Рукопись эта написана крестьянином из молокан, добровольно переселившимся в Енисейскую губернию. В заголовке ее значится, что автор адресует ее: «В м-скую городскую муззею, в дом Белова, где собраны со всего света редкости». Ознакомившись с содержанием рукописи, не трудно понять, почему именно автор ее избрал такое нейтральное место, чрез посредство которого желал бы познакомить Россию с своими идеями: «образованный» человек, вообще белоручка, не всегда, с точки зрения его идей, может пользоваться его почтением, а ведь образованный человек, «чистый народ», к несчастью автора, утвердился во всех местах, заведующих «серьезными делами», и являться с критикой к критикуемому, для того чтобы он «помог распространить эту критику», оказывается делом неудобным, и вот автор вносит свое произведение в нейтральное место — в «городскую муззею, в дом Белова, где собраны со всего света редкости».

Кроме того, он и сам считает свое произведение явлением редким, так как полагает, что идеи его не только у нас, но и во всем свете умышленно скрыты, «спровергнуты», несмотря на то, что истекают из первородного закона божия. «Источник, — говорит он в начале рукописи, — из которого я почерпнул все это, — завет божий: в поте лица твоего снеси хлеб твой, дондеже возвратишься в землю, от нея же взят» (Бытия, 3), и на основании этого завета строит целую, стройную теорию труда «своими руками», которой и дает общее заглавие: «Трудолюбие или торжество земледельца». До чего автор последователен в развитии своих идей о святости и неизбежности для человека исполнять первородный закон божий, повелевающий трудиться и трудиться непременно своими руками, может служить одно, даже несколько возбуждающее улыбку, место в этой рукописи, где автор мельком упоминает о евреях.
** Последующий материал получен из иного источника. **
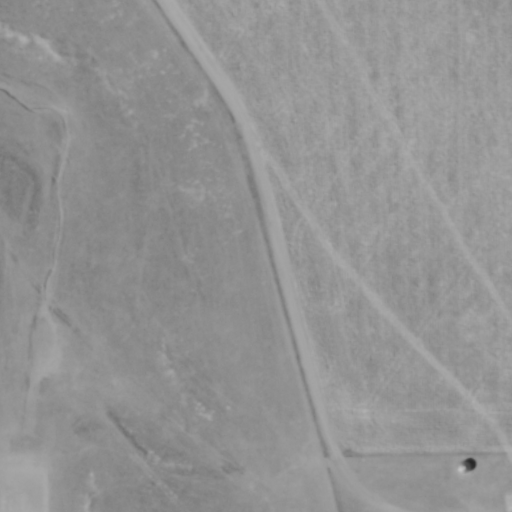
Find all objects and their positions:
building: (463, 466)
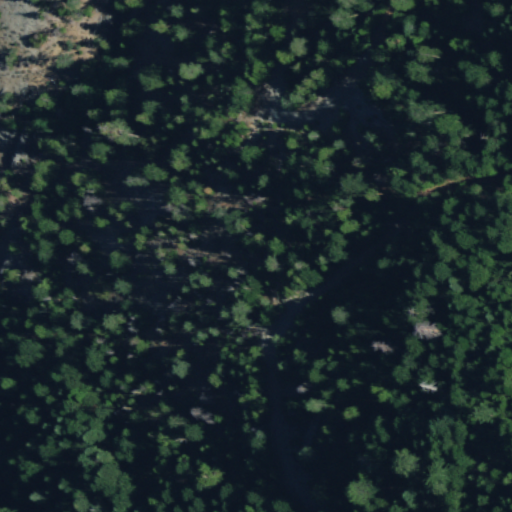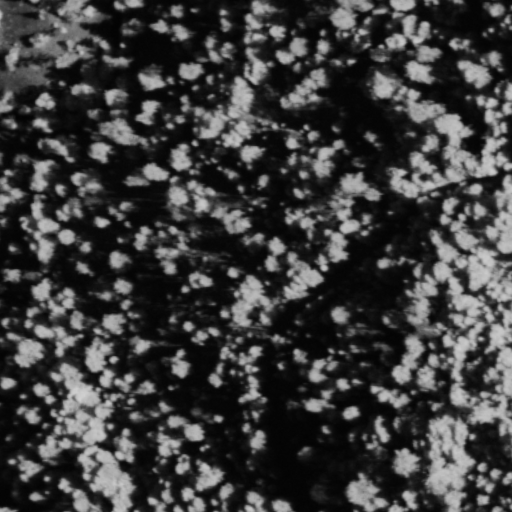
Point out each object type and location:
road: (506, 143)
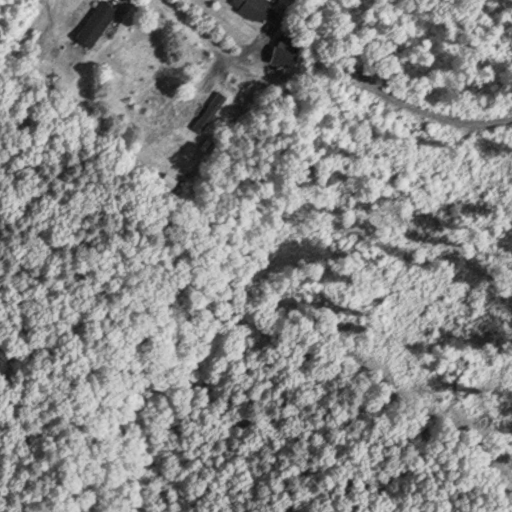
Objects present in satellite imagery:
building: (252, 8)
building: (93, 22)
road: (202, 32)
building: (208, 111)
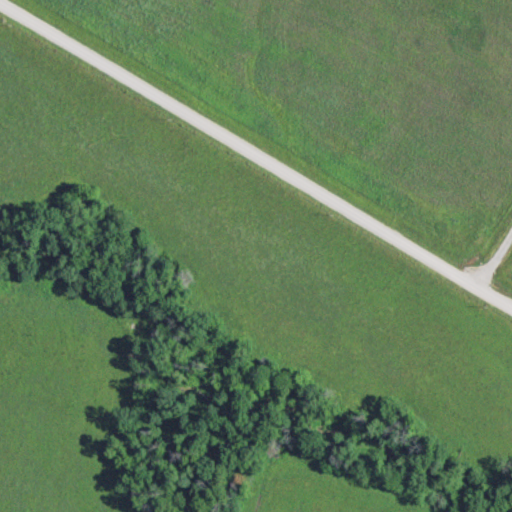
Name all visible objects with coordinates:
road: (256, 152)
road: (497, 266)
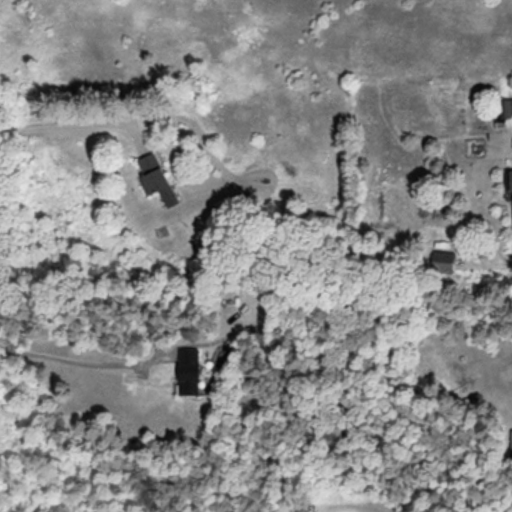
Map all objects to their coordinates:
road: (63, 124)
building: (154, 172)
building: (446, 261)
road: (86, 358)
building: (190, 371)
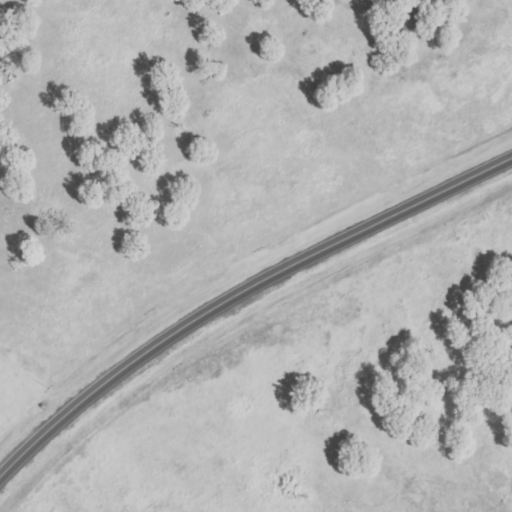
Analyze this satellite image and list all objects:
road: (240, 292)
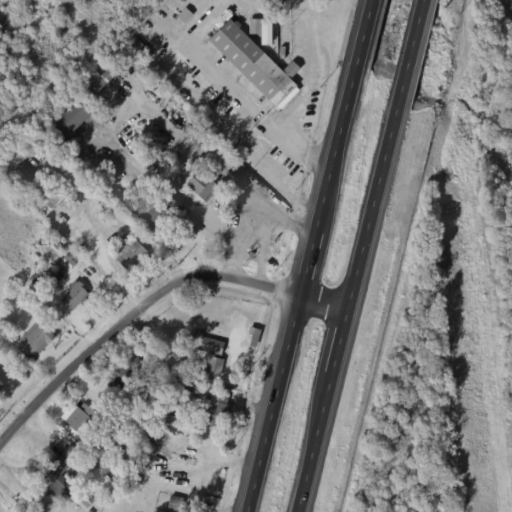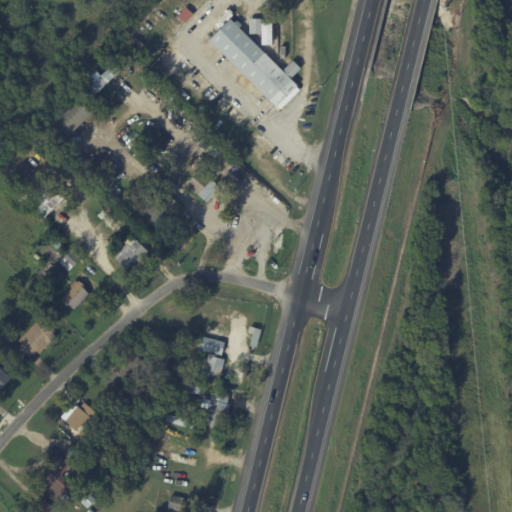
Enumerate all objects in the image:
building: (184, 13)
building: (253, 25)
building: (261, 29)
road: (364, 32)
building: (266, 33)
road: (413, 39)
building: (283, 51)
building: (255, 62)
building: (256, 64)
building: (101, 78)
building: (104, 79)
road: (237, 96)
building: (72, 116)
building: (75, 116)
building: (135, 135)
building: (39, 175)
road: (328, 180)
building: (201, 185)
building: (204, 186)
building: (42, 194)
building: (163, 210)
building: (276, 239)
building: (57, 244)
building: (130, 253)
building: (132, 254)
building: (38, 256)
building: (69, 258)
building: (72, 258)
building: (47, 274)
building: (74, 294)
building: (76, 295)
road: (347, 295)
road: (150, 301)
building: (51, 322)
building: (257, 336)
building: (211, 337)
building: (34, 339)
building: (38, 339)
building: (210, 340)
building: (212, 364)
building: (213, 364)
building: (128, 373)
building: (235, 374)
building: (3, 376)
building: (4, 378)
building: (195, 386)
building: (194, 387)
road: (273, 404)
building: (215, 410)
building: (219, 410)
building: (79, 416)
building: (81, 416)
building: (179, 420)
building: (144, 432)
building: (120, 436)
building: (74, 452)
building: (60, 478)
building: (59, 479)
building: (87, 499)
building: (175, 502)
building: (173, 503)
building: (89, 510)
building: (168, 511)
Как вы думаете, отчего именно евреи такие, как они есть, а не другие? Отчего им надобно тянуть с ближнего своего выработанный этим ближним грош, а не работать самим и вырабатывать его своими руками? Строго, вековечно, незыблемо установив закон для всего человечества — в поте лица есть хлеб свой, бог, по милосердию своему, однажды только, из жалости и сострадания, нарушил его, «поманил (то есть побаловал) евреев сорок лет в пустыне манною», то есть покормил их даровым хлебом и тем самым испортил их навсегда; «от этой-то ошибки, — говорит автор, — они по сей день вон какие работники!» Восклицательный знак принадлежит автору и доказывает, до какой степени ему неприятен тип тунеядца и как он взволнован этой непоправимой «ошибкой». Хотя этот отрывок рукописи и может заставить улыбнуться читателя, но он нимало не портит стройности мысли автора, а, напротив, свидетельствует о глубочайшей строгости его мыслей, зорко примечающих нарушения «закона первородного», где бы и кем бы это нарушение сделано ни было.

Далее вот что читаем мы в рукописи:

«Я признал себя вправе толковать о трудолюбии и тунеядстве потому, что я знаком с «законом» и трудом его (земледельческим) не на словах только, но на деле, с юности, и даже с предков. Вот и говорю, не запинаясь, от имени всего своего земледельческого круга.

При конце каждого из шести дней творения господь сказывал: «добро есть». «И виде бог, яко добро есть». Если бы эти слова: «добро есть» сказал человек, то тут можно (было бы) усомниться, потому что человек ошибке подлежит и даже часто называет доброе худым, худое — добрым. Но ежели бог сказал: «добро есть», то тут никакому сомнению места быть не может, и, стало быть, все сотворенное им не требует ни приложения, ни отнятия, а непременно для всех и навсегда — «добро есть».

…В то же время (то есть в течение этих шести дней творения) и на том же месте бог выдал человеку свой незавитой (не запутанный), короткий и притом не тяжкий закон: «в поте лица твоего снеси хлеб твой». И утвердил этот закон словами: «добро есть» — и стало быть, и тут не нужно ни приложения, ни отнятия (никакого умствования), а надо принимать, что этот закон вполне добро есть. Тут-то, без сомнения, и открывается нам, что человек, работающий хлеб своими руками, исполнен всех добродетелей, а удаляющийся от него творит зло: не сказано — «не работай» и не сказано, что не работать «добро есть».